The solutions, proposed ideas and challenges defined in this article are intended to help a long-term care facility reduce spread before it occurs and leverage local community resources to achieve this goal. If these steps are attempted during an outbreak, it often is too late to deal with some of the known barriers or issues, thus leading to further morbidity and mortality. Combining this with the scenario of multiple facilities dealing with outbreaks at the same time further stretches resources and only reiterates the fact that proper planning is warranted. 

*Disclaimer: This information is observational and meant for educational purposes only. It does not replace health department recommendations or Centers for Disease Control recommendations. Health department recommendations always take precedence.

Resources

1. Chidambarm, Priya. Henry J Kaiser Family Foundation. State Reporting of Cases and Deaths Due to COVID-19 in Long-Term Care Facilities. Accessed May 12, 2020.

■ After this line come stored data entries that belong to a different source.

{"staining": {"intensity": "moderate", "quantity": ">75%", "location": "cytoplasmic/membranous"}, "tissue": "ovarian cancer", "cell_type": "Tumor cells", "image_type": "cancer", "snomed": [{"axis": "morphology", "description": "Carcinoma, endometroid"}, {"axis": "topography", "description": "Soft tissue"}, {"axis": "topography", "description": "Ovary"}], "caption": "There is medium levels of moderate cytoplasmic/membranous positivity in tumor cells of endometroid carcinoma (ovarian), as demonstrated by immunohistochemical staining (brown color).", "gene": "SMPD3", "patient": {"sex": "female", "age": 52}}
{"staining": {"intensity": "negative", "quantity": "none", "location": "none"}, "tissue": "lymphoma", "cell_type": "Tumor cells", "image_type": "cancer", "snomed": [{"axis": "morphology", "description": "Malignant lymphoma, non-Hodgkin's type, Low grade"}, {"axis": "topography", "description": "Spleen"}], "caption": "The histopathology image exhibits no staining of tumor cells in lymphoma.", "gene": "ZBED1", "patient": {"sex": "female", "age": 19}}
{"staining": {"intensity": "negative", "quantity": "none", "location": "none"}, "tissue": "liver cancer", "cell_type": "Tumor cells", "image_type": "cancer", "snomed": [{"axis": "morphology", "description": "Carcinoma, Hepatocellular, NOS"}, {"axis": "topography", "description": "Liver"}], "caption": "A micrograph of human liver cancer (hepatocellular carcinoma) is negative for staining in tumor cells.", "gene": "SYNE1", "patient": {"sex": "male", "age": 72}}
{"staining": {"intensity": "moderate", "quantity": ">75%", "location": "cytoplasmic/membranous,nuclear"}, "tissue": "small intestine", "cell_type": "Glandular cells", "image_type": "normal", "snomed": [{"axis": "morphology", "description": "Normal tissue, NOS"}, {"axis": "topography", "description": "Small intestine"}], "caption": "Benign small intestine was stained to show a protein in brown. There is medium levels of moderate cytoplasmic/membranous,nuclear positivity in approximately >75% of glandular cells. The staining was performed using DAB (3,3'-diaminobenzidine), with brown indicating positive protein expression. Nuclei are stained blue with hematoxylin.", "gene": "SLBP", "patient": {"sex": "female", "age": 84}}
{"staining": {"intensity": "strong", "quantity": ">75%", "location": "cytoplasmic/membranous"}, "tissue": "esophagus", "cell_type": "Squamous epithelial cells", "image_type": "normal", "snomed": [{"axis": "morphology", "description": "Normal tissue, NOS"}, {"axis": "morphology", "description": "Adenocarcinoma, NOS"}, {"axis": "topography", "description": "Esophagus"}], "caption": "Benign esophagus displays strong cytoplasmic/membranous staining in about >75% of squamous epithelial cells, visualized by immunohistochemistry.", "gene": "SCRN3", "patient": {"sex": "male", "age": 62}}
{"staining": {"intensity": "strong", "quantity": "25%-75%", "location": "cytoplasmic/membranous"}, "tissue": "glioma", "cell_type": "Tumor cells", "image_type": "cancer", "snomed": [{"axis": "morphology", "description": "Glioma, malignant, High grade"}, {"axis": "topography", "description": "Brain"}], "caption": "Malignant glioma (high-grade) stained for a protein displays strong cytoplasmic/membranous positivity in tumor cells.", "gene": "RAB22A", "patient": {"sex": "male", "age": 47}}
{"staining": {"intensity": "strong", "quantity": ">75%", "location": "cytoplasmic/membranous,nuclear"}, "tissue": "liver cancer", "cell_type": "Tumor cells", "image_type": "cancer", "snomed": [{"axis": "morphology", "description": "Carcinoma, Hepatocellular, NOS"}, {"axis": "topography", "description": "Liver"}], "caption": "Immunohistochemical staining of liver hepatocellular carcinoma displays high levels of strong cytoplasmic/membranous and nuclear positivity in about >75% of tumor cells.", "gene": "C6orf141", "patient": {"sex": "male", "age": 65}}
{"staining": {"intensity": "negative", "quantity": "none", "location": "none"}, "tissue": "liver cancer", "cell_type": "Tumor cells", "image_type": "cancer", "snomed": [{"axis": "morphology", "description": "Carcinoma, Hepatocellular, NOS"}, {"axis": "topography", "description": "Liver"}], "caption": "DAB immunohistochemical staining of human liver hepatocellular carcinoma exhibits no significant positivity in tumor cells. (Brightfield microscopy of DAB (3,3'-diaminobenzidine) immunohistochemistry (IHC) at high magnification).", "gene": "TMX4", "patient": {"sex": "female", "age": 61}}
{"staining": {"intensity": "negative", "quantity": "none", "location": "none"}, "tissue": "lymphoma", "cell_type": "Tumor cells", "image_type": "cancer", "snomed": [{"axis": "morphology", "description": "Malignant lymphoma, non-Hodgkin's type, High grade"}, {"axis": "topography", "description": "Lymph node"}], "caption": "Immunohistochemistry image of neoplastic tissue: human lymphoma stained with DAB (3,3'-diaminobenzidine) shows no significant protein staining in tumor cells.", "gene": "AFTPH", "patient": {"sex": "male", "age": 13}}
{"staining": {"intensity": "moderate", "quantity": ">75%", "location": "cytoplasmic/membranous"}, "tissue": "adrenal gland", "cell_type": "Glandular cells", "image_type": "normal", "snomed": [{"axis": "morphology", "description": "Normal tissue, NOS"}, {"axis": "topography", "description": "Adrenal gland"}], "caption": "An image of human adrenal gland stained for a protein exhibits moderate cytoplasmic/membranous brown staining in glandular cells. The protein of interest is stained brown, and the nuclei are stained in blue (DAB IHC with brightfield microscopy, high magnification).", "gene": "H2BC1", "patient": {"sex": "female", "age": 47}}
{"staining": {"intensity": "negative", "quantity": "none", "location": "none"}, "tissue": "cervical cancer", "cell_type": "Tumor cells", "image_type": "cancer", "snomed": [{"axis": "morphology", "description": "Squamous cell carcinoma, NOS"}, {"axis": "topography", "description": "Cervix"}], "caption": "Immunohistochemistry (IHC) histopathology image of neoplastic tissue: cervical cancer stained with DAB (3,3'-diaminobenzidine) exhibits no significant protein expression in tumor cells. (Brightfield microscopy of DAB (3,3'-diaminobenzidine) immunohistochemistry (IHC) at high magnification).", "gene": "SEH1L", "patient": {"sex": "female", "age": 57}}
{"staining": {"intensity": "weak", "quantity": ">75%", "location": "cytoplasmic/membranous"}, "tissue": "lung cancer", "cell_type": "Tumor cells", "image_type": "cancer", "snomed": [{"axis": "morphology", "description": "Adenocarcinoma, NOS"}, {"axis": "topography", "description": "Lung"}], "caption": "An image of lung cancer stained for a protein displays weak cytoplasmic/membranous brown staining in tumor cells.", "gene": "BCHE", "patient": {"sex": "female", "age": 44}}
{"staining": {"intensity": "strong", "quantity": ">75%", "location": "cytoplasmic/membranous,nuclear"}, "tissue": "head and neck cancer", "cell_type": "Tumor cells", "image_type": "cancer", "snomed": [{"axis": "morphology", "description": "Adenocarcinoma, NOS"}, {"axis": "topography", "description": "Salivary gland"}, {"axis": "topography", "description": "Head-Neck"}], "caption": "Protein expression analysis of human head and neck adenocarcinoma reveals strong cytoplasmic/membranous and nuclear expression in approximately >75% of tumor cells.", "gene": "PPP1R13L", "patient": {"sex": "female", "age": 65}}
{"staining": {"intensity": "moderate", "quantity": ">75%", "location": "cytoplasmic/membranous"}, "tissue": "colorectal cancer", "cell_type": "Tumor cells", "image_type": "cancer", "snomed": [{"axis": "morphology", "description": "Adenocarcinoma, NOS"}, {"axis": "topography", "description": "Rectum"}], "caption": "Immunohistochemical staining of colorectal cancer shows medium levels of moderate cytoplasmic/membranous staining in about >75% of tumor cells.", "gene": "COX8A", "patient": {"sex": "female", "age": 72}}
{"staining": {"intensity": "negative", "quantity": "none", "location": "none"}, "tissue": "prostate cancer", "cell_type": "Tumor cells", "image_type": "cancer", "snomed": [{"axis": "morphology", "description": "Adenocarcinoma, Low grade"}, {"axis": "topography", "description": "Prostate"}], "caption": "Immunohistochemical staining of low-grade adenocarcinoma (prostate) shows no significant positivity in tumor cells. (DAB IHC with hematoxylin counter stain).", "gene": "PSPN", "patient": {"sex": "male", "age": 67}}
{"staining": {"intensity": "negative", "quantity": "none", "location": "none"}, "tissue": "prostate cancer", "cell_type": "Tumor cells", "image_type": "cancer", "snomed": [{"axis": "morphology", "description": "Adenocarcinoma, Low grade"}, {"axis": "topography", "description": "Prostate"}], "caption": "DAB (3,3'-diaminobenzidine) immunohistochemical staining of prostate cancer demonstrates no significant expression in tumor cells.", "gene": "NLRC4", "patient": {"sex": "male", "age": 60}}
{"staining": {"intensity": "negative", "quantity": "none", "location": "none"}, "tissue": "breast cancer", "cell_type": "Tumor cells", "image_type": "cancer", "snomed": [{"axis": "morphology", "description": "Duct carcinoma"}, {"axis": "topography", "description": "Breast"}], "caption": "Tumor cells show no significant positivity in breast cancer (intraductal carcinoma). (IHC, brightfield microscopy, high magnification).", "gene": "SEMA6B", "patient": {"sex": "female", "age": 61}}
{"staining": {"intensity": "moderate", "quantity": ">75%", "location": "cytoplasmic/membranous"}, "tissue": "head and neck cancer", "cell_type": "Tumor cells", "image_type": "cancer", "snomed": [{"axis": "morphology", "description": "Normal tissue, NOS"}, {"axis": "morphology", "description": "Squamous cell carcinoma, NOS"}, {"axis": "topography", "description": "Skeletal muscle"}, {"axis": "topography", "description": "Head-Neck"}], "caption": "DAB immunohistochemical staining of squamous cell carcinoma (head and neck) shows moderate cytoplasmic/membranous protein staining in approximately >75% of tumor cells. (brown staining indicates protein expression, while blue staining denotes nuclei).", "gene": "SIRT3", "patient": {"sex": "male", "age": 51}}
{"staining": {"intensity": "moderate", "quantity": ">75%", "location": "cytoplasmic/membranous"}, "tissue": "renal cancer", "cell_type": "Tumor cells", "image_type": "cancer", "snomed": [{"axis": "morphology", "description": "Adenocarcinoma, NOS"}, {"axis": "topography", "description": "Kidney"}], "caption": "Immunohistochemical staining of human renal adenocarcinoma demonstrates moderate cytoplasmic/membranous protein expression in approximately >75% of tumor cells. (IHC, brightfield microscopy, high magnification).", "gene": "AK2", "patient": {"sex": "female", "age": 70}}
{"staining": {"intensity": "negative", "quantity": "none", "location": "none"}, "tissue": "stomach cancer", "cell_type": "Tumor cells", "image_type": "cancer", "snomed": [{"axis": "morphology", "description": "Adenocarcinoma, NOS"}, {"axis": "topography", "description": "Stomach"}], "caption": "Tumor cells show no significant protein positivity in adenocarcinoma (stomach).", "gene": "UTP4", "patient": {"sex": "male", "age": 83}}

2. Zimmerman S, Sloan PD, Katz PR, Kunze M, O’Neil K, Resnick B. The Need to Include Assisted Living in Responding to the COVID-19 Pandemic. JAMDA. 2020. 21; 572-575.

3. Arons MM, Hatfield KM, Reddy SC, et al. Presymptomatic SARS-CoV-2 Infections and Transmission in a Skilled Nursing Facility. N Eng J Med. 2020. [ePub ahead of print]

4. Centers for Disease Control and Prevention. Coronavirus Disease 2019 (COVID19). Preparing for COVID-19: Long-term care facilities, nursing homes. Accessed May 15 2020.

5. Livingston E, Desai A, Berkwits M. Sourcing Personal Protective Equipment during the COVID 19 Pandemic. JAMA. 2020; 323 (19): 1912-1914.

6. Centers for Medicare and Medicaid Services. COVID-19 Emergency Declaration Blanket Waivers for Health Care Providers. Accessed May 29, 2020.